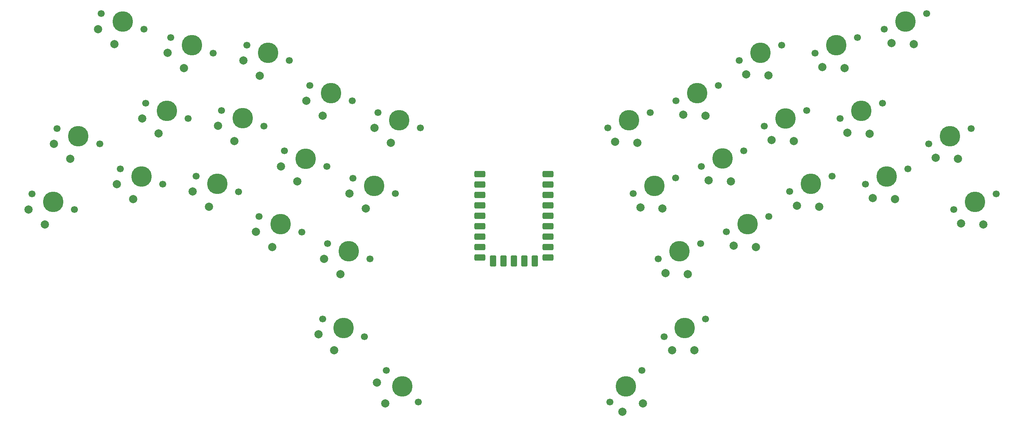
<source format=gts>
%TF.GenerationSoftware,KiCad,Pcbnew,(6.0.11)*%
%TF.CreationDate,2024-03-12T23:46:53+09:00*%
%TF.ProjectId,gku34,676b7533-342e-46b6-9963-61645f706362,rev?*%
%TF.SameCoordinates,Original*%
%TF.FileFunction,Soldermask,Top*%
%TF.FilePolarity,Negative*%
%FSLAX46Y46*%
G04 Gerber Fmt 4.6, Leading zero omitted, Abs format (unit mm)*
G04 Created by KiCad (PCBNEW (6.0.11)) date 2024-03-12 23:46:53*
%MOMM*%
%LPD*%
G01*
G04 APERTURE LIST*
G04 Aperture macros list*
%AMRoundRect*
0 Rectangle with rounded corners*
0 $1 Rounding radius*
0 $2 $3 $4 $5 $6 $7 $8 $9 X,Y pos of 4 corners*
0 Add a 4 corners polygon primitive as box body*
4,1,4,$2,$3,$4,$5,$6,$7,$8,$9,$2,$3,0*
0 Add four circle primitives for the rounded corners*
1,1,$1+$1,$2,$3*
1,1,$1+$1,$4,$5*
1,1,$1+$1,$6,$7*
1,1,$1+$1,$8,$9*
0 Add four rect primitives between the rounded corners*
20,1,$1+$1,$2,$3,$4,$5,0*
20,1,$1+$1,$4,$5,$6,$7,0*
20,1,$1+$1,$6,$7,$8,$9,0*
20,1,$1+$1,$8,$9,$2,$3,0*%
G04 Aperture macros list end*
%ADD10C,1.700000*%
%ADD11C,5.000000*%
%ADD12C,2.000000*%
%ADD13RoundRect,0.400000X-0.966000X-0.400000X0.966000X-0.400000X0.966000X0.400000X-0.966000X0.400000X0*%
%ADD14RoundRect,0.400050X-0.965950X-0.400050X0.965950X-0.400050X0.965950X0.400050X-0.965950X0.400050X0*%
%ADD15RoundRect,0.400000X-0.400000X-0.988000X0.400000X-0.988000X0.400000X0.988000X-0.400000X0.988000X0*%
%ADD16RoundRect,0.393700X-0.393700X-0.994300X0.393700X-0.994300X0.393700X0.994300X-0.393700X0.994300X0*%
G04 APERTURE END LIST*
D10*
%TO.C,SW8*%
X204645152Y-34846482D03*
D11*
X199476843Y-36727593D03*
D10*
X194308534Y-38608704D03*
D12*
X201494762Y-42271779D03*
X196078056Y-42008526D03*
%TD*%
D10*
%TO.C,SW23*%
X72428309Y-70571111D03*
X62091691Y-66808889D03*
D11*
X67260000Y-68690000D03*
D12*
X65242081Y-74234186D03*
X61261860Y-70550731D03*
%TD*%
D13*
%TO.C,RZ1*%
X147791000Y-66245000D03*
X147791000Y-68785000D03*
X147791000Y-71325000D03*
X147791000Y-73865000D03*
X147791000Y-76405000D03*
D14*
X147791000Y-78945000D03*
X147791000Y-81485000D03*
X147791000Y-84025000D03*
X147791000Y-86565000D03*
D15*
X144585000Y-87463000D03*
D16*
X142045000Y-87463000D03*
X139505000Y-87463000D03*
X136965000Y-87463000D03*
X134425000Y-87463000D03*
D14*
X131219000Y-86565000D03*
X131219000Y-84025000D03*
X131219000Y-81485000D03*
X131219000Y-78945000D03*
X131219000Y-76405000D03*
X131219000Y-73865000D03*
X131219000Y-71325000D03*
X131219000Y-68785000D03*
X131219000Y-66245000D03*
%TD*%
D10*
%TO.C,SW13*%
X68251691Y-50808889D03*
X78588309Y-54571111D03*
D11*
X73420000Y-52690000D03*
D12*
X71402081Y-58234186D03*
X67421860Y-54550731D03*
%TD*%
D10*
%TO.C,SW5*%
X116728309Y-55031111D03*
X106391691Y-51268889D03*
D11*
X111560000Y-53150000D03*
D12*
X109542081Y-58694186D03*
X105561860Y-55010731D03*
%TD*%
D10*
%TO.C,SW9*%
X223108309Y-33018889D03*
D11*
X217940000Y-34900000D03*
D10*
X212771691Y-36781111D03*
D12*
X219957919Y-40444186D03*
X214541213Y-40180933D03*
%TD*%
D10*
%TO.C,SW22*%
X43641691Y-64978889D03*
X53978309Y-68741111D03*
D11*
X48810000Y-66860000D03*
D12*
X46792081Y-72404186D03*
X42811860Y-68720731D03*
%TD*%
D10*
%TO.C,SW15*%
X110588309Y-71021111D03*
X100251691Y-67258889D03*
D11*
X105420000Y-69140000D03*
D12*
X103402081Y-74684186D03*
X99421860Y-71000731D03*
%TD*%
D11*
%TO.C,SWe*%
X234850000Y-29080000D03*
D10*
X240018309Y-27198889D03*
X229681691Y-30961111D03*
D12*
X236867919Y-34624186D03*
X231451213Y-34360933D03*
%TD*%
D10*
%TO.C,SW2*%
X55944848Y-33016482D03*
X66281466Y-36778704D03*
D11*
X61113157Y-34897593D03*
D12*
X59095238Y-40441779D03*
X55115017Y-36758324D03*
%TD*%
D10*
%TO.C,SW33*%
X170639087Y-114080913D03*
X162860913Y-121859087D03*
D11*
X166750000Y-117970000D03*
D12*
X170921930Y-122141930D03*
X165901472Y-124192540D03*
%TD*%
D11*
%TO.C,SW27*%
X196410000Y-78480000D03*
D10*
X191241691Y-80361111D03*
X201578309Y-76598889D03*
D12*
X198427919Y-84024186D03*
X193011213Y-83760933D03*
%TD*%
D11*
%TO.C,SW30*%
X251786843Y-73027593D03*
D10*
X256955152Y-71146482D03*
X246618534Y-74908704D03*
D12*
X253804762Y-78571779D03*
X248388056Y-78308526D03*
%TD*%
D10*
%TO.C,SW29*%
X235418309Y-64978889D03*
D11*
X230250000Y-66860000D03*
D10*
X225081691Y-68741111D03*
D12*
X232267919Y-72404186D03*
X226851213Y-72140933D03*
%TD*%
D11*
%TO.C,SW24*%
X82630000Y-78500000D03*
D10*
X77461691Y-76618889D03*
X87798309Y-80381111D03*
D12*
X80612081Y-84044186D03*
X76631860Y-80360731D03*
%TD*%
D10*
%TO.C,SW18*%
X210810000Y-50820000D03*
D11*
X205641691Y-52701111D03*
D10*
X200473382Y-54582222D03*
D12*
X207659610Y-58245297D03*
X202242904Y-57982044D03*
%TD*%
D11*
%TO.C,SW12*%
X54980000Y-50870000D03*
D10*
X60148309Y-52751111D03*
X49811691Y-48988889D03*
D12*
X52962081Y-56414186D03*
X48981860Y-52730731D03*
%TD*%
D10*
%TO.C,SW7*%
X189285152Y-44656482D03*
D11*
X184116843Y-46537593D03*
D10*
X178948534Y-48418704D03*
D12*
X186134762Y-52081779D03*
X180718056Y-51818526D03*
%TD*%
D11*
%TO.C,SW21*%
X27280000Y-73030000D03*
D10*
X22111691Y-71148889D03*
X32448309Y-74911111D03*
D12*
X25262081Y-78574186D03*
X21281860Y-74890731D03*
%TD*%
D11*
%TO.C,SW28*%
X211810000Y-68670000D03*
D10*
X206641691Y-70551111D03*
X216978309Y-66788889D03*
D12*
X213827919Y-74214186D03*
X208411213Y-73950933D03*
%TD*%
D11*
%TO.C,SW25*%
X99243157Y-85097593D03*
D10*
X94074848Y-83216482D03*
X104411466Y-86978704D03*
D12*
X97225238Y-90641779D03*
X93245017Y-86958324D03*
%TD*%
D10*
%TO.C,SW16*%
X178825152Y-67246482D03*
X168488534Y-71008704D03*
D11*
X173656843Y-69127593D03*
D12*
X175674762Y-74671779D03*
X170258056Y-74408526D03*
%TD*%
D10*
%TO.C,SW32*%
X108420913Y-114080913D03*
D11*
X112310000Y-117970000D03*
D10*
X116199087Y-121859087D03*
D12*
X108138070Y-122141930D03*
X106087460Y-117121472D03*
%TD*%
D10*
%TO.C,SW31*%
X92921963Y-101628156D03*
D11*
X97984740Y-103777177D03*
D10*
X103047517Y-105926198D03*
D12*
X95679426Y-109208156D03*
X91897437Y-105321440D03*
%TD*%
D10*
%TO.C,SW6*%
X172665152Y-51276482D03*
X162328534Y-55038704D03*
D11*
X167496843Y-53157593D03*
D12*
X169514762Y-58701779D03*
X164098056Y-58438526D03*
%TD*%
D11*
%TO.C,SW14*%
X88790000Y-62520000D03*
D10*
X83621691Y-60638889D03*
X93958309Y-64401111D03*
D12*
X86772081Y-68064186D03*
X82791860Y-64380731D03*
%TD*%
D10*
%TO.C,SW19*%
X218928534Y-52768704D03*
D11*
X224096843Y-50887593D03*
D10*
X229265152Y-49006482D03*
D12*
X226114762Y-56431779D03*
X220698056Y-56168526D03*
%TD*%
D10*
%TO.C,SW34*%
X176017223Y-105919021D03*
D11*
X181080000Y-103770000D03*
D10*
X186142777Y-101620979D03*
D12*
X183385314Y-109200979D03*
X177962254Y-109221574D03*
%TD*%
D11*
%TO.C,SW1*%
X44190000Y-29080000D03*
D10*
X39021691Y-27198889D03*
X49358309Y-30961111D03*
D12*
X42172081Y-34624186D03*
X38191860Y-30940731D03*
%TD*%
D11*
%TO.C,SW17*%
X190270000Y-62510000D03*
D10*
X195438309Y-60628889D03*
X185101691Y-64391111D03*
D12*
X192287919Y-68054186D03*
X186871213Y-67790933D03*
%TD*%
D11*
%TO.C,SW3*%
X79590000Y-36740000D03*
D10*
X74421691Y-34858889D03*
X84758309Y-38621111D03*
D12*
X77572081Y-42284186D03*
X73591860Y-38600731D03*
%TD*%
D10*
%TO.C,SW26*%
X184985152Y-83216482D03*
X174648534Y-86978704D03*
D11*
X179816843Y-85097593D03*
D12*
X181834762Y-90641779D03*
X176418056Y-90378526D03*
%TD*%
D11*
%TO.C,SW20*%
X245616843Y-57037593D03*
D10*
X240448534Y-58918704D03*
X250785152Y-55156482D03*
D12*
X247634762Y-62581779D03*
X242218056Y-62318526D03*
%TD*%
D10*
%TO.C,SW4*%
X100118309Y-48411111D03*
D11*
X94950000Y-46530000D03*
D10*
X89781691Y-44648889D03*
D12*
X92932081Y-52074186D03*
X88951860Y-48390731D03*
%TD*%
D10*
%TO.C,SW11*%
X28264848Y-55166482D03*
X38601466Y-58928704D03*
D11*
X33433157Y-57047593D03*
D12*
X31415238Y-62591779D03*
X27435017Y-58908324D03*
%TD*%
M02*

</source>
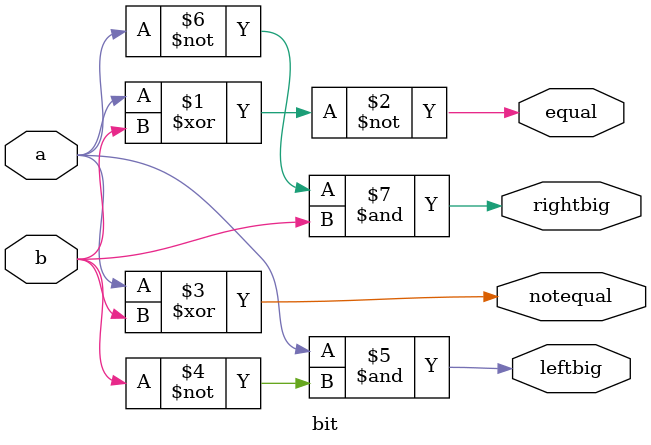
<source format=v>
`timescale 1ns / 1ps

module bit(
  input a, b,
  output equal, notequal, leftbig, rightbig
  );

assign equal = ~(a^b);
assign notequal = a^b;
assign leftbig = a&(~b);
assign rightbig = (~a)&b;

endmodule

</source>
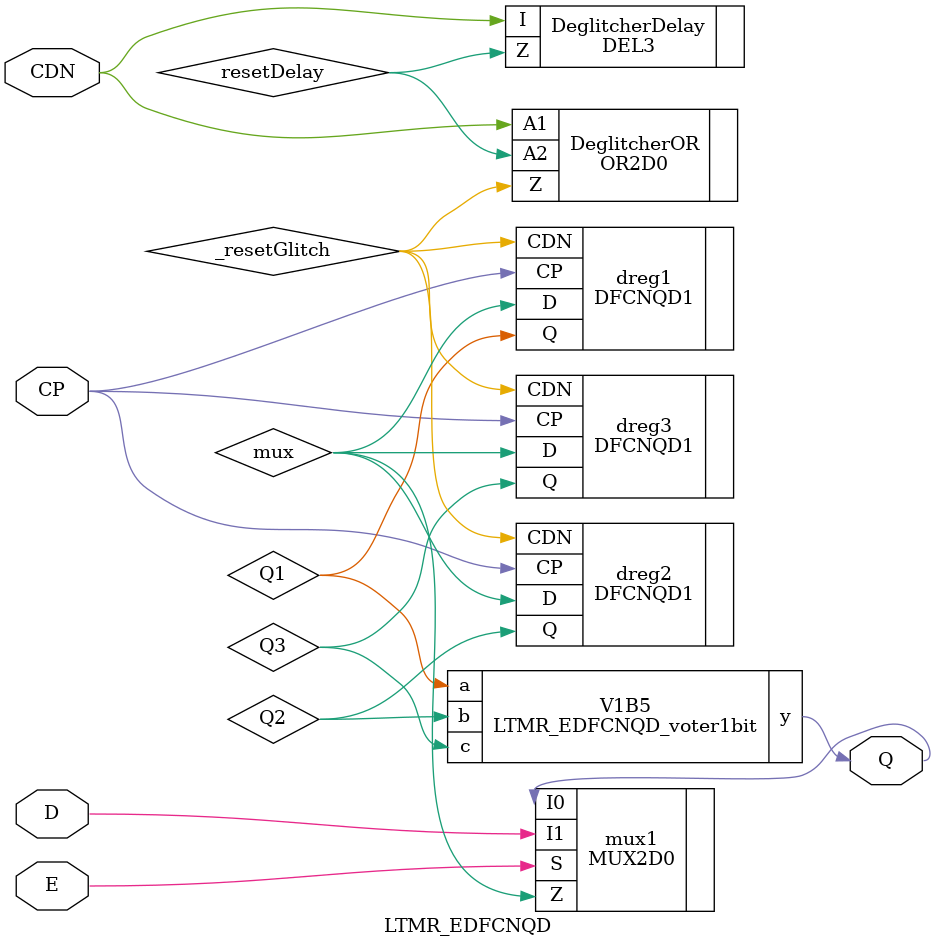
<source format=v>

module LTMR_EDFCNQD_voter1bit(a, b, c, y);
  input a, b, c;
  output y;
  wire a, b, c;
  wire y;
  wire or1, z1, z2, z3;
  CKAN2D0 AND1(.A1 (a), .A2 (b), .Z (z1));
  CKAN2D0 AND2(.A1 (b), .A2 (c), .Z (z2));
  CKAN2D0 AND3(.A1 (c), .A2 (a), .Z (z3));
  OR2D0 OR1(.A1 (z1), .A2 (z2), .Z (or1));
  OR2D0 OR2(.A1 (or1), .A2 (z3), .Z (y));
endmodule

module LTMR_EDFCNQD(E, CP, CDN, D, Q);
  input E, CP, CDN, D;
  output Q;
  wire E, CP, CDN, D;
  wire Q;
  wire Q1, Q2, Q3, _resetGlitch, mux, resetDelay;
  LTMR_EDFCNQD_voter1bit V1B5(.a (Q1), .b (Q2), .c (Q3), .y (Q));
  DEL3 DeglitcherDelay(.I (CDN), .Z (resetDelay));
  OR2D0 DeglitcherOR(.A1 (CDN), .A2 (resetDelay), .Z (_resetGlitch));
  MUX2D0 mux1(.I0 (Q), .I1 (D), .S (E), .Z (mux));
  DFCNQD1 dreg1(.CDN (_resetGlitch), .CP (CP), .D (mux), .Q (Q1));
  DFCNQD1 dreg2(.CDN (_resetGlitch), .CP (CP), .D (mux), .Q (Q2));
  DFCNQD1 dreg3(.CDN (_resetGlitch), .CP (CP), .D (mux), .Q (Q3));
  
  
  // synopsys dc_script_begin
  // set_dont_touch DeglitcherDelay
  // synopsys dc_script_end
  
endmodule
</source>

== Task directions ==
Among the entries above, the line containing "0 $1 Rounding radius*", the line containing "1,1,$1+$1,$8,$9*", and all lines between them are to be restated word for word; nothing else belongs in the reply.

== Answer box ==
0 $1 Rounding radius*
0 $2 $3 $4 $5 $6 $7 $8 $9 X,Y pos of 4 corners*
0 Add a 4 corners polygon primitive as box body*
4,1,4,$2,$3,$4,$5,$6,$7,$8,$9,$2,$3,0*
0 Add four circle primitives for the rounded corners*
1,1,$1+$1,$2,$3*
1,1,$1+$1,$4,$5*
1,1,$1+$1,$6,$7*
1,1,$1+$1,$8,$9*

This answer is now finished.